Dava, önalım hakkı nedeniyle tapu iptali ve tescil isteğine ilişkindir. Önalım hakkı, paylı mülkiyet hükümlerine tabi taşınmazlarda bir paydaşın taşınmazdaki payını kısmen veya tamamen üçüncü kişiye satması halinde, diğer paydaşlara, satılan bu payı öncelikle satın alma yetkisi veren bir haktır. Bu hak, paylı mülkiyet ilişkisi kurulduğu anda doğar ve pay satışı yapılmasıyla kullanılabilir hale gelir.
Önalım davasına konu payın ilişkin bulunduğu taşınmaz paydaşlarca özel olarak kendi aralarında taksim edilip her bir paydaş belirli bir kısmı kullanırken bunlardan biri kendisinin kullandığı yeri ve bu yere tekabül eden payı bir üçüncü şahsa satarsa, satıcı zamanında bu yerde hak iddia etmeyen davacının tapuda yapılan satış nedeniyle önalım hakkını kullanması TMK’nın 2. maddesinde yer alan dürüst davranma kuralı ile bağdaşmaz. Kötüniyet iddiası 14.2.1951 tarihli ve 17/1 sayılı Yargıtay İçtihadı Birleştirme Kararı uyarınca davanın her aşamasında ileri sürülebileceği gibi mahkemece de kendiliğinden nazara alınması gerekir. Bu gibi halde savunmanın genişletilmesi söz konusu değildir. Eylemli paylaşmanın varlığı halinde davanın reddi gerekir.

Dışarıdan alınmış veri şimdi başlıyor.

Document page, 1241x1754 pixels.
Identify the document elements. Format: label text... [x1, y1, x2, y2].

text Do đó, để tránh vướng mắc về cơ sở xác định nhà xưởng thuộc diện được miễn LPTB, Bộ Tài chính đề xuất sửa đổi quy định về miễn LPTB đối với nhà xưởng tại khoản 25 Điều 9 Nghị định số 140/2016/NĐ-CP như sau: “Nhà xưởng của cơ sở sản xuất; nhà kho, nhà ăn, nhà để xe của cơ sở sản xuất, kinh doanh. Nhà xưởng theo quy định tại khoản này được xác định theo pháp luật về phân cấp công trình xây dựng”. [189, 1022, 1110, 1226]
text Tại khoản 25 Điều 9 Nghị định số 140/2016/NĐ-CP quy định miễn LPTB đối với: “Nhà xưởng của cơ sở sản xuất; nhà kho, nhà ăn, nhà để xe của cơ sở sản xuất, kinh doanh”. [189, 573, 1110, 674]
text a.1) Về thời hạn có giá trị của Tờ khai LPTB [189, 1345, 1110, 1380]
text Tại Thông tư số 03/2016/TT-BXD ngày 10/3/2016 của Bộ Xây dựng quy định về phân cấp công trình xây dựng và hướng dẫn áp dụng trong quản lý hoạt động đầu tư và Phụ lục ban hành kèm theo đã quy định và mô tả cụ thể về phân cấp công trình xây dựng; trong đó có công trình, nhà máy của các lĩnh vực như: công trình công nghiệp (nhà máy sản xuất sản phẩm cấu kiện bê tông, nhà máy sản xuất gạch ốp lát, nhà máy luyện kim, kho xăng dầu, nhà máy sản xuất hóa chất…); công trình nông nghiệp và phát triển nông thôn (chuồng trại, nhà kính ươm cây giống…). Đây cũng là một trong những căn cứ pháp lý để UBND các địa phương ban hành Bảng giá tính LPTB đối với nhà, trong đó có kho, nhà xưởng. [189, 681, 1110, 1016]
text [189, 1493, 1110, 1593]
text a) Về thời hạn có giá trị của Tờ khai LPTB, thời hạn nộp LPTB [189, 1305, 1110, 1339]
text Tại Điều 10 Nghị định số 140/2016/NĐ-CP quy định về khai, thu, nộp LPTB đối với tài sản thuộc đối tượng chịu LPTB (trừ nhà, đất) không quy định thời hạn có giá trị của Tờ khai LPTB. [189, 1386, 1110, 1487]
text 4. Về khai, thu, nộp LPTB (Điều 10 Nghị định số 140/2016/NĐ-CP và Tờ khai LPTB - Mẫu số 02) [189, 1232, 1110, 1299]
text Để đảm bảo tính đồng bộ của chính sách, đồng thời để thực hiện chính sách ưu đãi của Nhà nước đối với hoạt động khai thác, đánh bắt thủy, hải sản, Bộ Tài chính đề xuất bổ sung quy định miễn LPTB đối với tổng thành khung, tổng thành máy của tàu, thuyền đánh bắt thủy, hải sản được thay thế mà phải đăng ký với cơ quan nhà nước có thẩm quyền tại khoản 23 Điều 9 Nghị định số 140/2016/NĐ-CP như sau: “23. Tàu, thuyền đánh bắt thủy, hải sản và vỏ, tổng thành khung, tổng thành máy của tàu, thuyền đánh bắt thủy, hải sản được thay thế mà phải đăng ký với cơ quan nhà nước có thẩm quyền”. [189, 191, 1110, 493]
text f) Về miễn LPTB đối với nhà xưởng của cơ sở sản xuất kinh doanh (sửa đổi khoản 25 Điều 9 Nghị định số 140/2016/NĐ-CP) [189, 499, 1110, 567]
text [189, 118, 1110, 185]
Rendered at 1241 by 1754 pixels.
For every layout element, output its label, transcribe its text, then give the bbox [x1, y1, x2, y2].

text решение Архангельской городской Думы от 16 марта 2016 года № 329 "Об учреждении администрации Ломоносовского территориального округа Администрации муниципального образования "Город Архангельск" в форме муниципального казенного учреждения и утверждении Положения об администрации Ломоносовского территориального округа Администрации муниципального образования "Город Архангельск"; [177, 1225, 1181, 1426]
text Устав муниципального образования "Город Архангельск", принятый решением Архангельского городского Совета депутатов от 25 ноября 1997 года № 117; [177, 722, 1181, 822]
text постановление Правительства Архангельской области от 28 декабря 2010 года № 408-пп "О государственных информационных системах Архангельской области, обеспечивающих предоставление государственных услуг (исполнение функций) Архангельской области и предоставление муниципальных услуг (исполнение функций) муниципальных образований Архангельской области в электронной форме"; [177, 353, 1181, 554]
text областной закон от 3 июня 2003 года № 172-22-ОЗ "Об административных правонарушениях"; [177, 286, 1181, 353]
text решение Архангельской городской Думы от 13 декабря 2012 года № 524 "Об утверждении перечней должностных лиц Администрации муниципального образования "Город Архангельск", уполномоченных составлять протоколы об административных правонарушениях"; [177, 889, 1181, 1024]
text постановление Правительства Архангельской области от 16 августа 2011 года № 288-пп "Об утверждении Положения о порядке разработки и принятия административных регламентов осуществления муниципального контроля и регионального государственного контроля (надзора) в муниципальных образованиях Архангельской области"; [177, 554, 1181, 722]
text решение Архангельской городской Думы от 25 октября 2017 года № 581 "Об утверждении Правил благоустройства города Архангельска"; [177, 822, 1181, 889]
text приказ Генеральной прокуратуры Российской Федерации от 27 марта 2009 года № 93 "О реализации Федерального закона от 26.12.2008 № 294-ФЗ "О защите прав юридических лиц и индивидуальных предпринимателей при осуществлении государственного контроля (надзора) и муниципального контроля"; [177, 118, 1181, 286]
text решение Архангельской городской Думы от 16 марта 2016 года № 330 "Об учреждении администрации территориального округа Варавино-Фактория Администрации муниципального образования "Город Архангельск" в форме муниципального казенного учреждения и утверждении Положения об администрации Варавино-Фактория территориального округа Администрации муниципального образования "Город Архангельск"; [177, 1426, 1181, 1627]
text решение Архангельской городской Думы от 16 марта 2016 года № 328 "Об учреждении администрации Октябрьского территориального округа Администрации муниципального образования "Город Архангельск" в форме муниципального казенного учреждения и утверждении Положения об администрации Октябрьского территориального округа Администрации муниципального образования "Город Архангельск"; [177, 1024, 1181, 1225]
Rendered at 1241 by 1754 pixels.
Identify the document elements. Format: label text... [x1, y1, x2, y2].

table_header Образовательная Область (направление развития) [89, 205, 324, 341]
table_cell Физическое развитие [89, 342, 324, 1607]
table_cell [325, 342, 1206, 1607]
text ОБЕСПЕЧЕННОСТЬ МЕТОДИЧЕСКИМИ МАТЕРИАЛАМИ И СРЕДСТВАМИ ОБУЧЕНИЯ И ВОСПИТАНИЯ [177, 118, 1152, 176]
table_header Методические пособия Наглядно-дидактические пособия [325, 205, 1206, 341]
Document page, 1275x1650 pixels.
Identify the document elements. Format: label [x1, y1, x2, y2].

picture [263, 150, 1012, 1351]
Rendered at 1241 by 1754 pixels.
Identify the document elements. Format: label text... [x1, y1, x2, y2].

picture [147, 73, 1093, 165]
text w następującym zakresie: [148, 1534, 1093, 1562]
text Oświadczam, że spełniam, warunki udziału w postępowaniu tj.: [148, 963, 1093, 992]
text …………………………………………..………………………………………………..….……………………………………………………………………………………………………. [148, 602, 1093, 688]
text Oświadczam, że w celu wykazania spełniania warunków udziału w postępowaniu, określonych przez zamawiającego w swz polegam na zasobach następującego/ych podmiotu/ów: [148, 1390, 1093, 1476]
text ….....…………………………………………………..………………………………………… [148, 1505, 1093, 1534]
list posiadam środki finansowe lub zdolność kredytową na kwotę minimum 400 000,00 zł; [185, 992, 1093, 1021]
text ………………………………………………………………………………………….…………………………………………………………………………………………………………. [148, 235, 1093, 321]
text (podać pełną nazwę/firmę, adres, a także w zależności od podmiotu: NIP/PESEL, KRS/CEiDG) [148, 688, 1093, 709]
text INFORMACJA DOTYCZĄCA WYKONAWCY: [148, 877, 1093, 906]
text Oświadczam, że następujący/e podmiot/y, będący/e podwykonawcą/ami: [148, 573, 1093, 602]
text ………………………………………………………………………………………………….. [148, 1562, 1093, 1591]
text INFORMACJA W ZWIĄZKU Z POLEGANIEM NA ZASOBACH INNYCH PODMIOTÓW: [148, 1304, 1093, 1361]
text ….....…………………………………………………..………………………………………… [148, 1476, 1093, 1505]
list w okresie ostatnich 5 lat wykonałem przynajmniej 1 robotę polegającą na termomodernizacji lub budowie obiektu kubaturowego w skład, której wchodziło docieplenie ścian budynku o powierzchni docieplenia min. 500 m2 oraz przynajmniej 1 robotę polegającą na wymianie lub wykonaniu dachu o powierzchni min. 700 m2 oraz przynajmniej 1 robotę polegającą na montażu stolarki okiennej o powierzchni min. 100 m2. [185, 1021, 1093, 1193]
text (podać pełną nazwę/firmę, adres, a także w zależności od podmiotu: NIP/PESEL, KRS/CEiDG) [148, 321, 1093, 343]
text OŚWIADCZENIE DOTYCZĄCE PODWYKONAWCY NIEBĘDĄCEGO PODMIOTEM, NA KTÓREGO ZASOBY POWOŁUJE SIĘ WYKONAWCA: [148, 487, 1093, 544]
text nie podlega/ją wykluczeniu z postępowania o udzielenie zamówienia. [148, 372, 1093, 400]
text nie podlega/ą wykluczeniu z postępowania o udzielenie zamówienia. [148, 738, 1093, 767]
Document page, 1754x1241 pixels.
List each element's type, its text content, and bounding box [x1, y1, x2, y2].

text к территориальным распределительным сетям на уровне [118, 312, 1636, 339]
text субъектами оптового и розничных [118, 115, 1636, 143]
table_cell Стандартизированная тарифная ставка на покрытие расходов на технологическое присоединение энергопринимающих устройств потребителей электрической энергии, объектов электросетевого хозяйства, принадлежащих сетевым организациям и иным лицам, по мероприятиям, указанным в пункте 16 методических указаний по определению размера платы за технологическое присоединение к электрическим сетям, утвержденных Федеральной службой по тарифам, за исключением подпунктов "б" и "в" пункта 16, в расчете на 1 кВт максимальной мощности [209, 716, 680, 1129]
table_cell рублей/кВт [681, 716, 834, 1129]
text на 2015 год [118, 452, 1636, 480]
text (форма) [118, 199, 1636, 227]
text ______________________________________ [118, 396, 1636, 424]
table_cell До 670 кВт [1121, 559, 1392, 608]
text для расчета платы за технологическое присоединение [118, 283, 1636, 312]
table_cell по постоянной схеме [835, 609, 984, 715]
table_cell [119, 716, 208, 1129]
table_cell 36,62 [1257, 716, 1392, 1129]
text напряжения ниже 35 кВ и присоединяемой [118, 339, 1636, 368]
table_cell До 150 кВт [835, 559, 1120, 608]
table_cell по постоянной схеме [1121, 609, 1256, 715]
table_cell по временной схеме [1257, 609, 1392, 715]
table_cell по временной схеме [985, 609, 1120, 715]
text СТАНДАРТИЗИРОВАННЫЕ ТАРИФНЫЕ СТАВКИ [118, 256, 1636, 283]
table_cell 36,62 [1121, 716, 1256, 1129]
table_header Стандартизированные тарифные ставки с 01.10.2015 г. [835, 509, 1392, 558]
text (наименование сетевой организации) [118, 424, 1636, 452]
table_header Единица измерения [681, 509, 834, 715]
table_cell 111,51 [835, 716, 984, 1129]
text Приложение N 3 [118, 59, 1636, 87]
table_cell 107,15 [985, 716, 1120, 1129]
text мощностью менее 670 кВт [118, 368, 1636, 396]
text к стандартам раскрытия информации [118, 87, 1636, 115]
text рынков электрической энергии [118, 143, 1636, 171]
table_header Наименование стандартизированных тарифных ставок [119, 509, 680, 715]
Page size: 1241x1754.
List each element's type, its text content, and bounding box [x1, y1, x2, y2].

Somut uyuşmazlıkta, alt kısmı dükkan üst kısmı kahvehane niteliğindeki 1.. parsel sayılı taşınmazda davacı ve davalı dışında dava dışı Hasan ve Fatma’nın da paydaş olduğu görülmektedir. Fen bilirkişisinin 29.04.2013 günlü raporunda, 1.. parseldeki eczahane olarak kullanılan taşınmazın davalı; birahane olarak kullanılan taşınmazın davacı ve kahvehane olarak kullanılan taşınmazın dava dışı Fatma’nın tasarrufunda bulunup, başka bağımsız bölüm bulunmadığı belirtilmiştir. Keşif ve duruşmalarda dinlenen davalı tanıkları da davacı ve davalı tarafından ayrı ayrı tasarruf edilen bağımsız bölümlerin bulunduğunu söylemiştir. Taşınmazda davacı ve davalının ayrı ayrı kullanımında olan bağımsız bölümler bulunmakta olup, davalı tasarrufundaki bağımsız bölüm payını devraldığı önceki malikin kullandığı bağımsız bölümdür. Davalıya payını devreden satıcının kullanımında olan bağımsız bölümün davalı tarafından satış yoluyla edinilmiş olup, satıcı zamanında bu yerde hak iddia etmeyen davacının tapuda yapılan satış nedeniyle önalım hakkını kullanması TMK’nın 2. maddesinde yer alan dürüst davranma kuralı ile bağdaşmaz. Bu nedenle, eylemli paylaşım bulunması nedeniyle davanın reddi gerekir.
Mahkemece, yukarıda açıklanan hususlar uyarınca davanın reddine karar verilmesi gerekirken yazılı gerekçeyle davanın kabulüne karar verilmesi doğru görülmemiş, kararın bu nedenle bozulması gerekmiştir.
SONUÇ: Yukarıda açıklanan nedenlerle davalı vekilinin temyiz itirazlarının kabulü ile hükmün BOZULMASINA, 1.100 TL Yargıtay duruşma vekalet ücretinin davacıdan alınarak davalıya verilmesine, peşin yatırılan harcın istek halinde yatırana iadesine, 18.03.2014 tarihinde oybirliği ile karar verildi.